Implicit memories are all the memories we have before we have the language to describe an event and our experience of that event. Implicit memories are stored in the body and can impact everything that makes up who we are. For example, how we relate to ourselves, other people, how sensitive we are to touch, sounds, if a bad experience becomes additional trauma or no big deal. We even use these early memories in our understanding of reality. 

In Cognitive Behavioral Therapy or CBT, early ideas about ourselves, others, and the world are called schemas. Our implicit memories are what underlies our schemas which then drive our behaviors. For example, think about something you liked from your childhood. Why did you like it? Sometimes we can’t say why we like something; it just brings us joy. I’ll bet that the thing we feel connected to for “no reason” is attached to implicit memory. 

Now there is another piece of the puzzle that can lead us to have mental health problems: the conscious thoughts we have. These are called cognitions. Just like implicit memories and schemas, our cognitions or thoughts can be both positive or negative. Often when we experience trauma, we attach a label or thought to it. Our conscious thoughts can then impact our behaviors and decisions. 

A big part of therapy is helping people become more aware of these thoughts and learn to control them because changing our thoughts can change our schemas and help us see the world differently leading us to behave differently. For example, if you have to give a speech and you put yourself down by thinking, “I'm going to mess up, I'm never going to be able to do it right, everyone is judging me,” then your lack of confidence is going to show and you are not going to do as well as you could. Then the next time you have to give a speech, you will be stuck in this cycle of a negative thought, negative behavior.

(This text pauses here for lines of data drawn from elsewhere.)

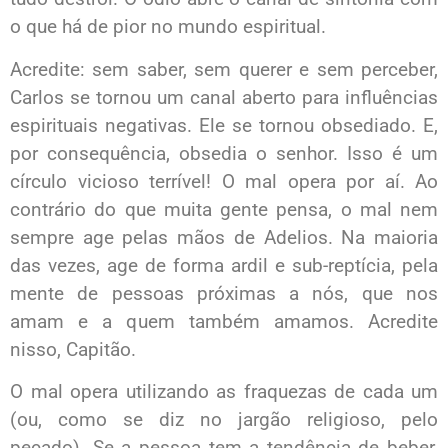
o que há de pior no mundo espiritual.
Acredite: sem saber, sem querer e sem perceber,
Carlos se tornou um canal aberto para influências
espirituais negativas. Ele se tornou obsediado. E,
por consequência, obsedia o senhor. Isso é um
círculo vicioso terrível! O mal opera por aí. Ao
contrário do que muita gente pensa, o mal nem
sempre age pelas mãos de Adelios. Na maioria
das vezes, age de forma ardil e sub-reptícia, pela
mente de pessoas próximas a nós, que nos
amam e a quem também amamos. Acredite
nisso, Capitão.
O mal opera utilizando as fraquezas de cada um
(ou, como se diz no jargão religioso, pelo
pecado). Se a pessoa tem a tendência de beber,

It becomes a self-fulfilling prophecy.

Then we attach a negative emotion to our negative thought and negative behavior. This trifecta of negativity is succinctly labeled as trauma. When I say trauma, I don't always mean something big like physical or sexual abuse. Everyone has different things that they find traumatizing. It could be a minor problem that feels unbearable, like embarrassment from public speaking or tripping over your feet. Other common labels for this type of trauma are anxiety and depression.

Therefore, a combination of genetic predisposition and experience leads to a diagnostic level of mental illness. While everyone feels stress and has periods of mood fluctuation, it does not necessarily mean that they have a disorder; other specific criteria must be met. However, mental illness is a normal human experience that affects everyone and can be improved with knowledge, practice, and time.